Fucsia, el color que “nació” en las montañas de República Dominicana

El sur profundo tiene muchos secretos y verdades poco conocidas, principalmente en la Reserva de la Biosfera Jaragua-Bahoruco-Enriquillo.

El endemismo y la migración se sienten a lo largo de tres parques nacionales que se unen de sur a norte, desde Alto Velo hasta el Lago Enriquillo. Se pueden contar sinfín de especies de animales y plantas, que van desde el nivel del mar, en Pedernales, hasta los 2,300 mts. sobre el nivel del mar, en Loma del Toro, en lo más alto de la Sierra de Bahoruco.

Justo en el bosque nublado, donde inicia el Parque Sierra de Bahoruco en el sector de Los Arroyos, es casi omnipresente una pequeña flor que contrasta, debajo de los pinares y bosque latifoliado, con el verdor generalizado. Crece ahí, donde las nubes chocan con la montaña, haciéndose paso entre pinos, magüey y roca caliza. Crece donde la agricultura ilegal está impactando el parque.

Esta flor, la Fuchsia Triphylla, es endémica de la española, común en las zonas altas como Sierra de Bahoruco y la Coordillera Central, es comúnmente conocida como cocaria.

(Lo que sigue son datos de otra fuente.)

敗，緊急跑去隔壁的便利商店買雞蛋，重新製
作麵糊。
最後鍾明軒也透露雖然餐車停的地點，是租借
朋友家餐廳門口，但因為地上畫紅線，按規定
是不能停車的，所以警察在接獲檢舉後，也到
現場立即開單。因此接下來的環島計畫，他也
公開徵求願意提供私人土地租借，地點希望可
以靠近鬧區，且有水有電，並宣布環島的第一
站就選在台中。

Es un género de plantas de flor, de la familia Onagraceae, de una altura de dos a tres pies. Existen cerca de 110 especies en América y Oceanía.

Tiene hojas simples, elípticas y un poco alargadas, con la flor larga y tubular, regularmente de un color rojo-naranja o rojo-púrpura. Para crecer necesita temperaturas templadas la mayor parte del año y sin recibir mucho tiempo los rayos directos del sol.

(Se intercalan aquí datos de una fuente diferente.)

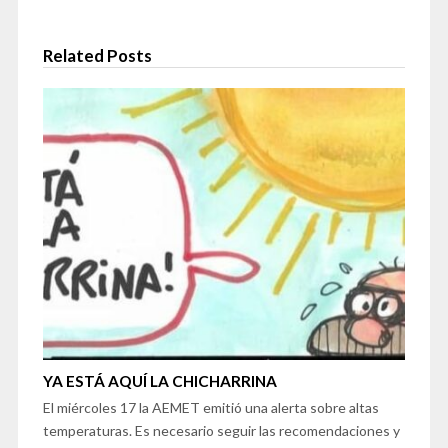
Related Posts
YA ESTÁ AQUÍ LA CHICHARRINA
El miércoles 17 la AEMET emitió una alerta sobre altas
temperaturas. Es necesario seguir las recomendaciones y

La nuestra fue descubierta a finales del siglo XVII y descrita en 1703 por el botánico y religioso francés Charles Plumier (1646 – 1704), en su libro Nova Plantarum Americanum Genera. En ese libro se identificó como Fuchsia Triphylla Flore Coccinea (Fuchsia con tres hojas y flores rojas), en honor del botánico Alemán Leonhart Fuchs (1500-1566), quien dedicó su vida al estudio de plantas medicinales.

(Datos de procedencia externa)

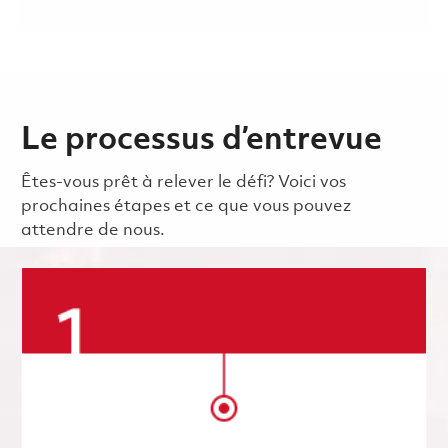
Le processus d’entrevue
Êtes-vous prêt à relever le défi? Voici vos
prochaines étapes et ce que vous pouvez
attendre de nous.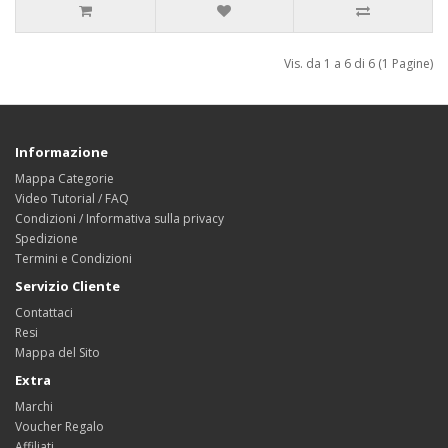
Vis. da 1 a 6 di 6 (1 Pagine)
Informazione
Mappa Categorie
Video Tutorial / FAQ
Condizioni / Informativa sulla privacy
Spedizione
Termini e Condizioni
Servizio Cliente
Contattaci
Resi
Mappa del Sito
Extra
Marchi
Voucher Regalo
Affiliati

Aunque la nuestra fue la primera descrita por Plumier, el tono actual de fucsia está más relacionado con el de la Fuchsia magellanica, originaria de Argentina y Chile.

El color fucsia fue nombrado en honor a esta planta, y luego patentado en 1859 como fuchsine, por el químico francés Francois-Emanuel Verguin. Ese mismo año el nombre fue cambiado a magenta, para celebrar la victoria del ejército francés en la batalla de Magenta el 4 de junio de 1859, del frente intalo-francés contra Austria.

En el modelo de color RGB – siglas en inglés de rojo, verde y azul – fucsia y magenta son el mismo color, una mezcla de rojo y azul. En impresión hay más variaciones entre fucsia y magenta. El fucsia es más púrpura y el magenta más rojo.

Cuando veas el color fucsia, recuerda que “nació” en las montañas de República Dominicana.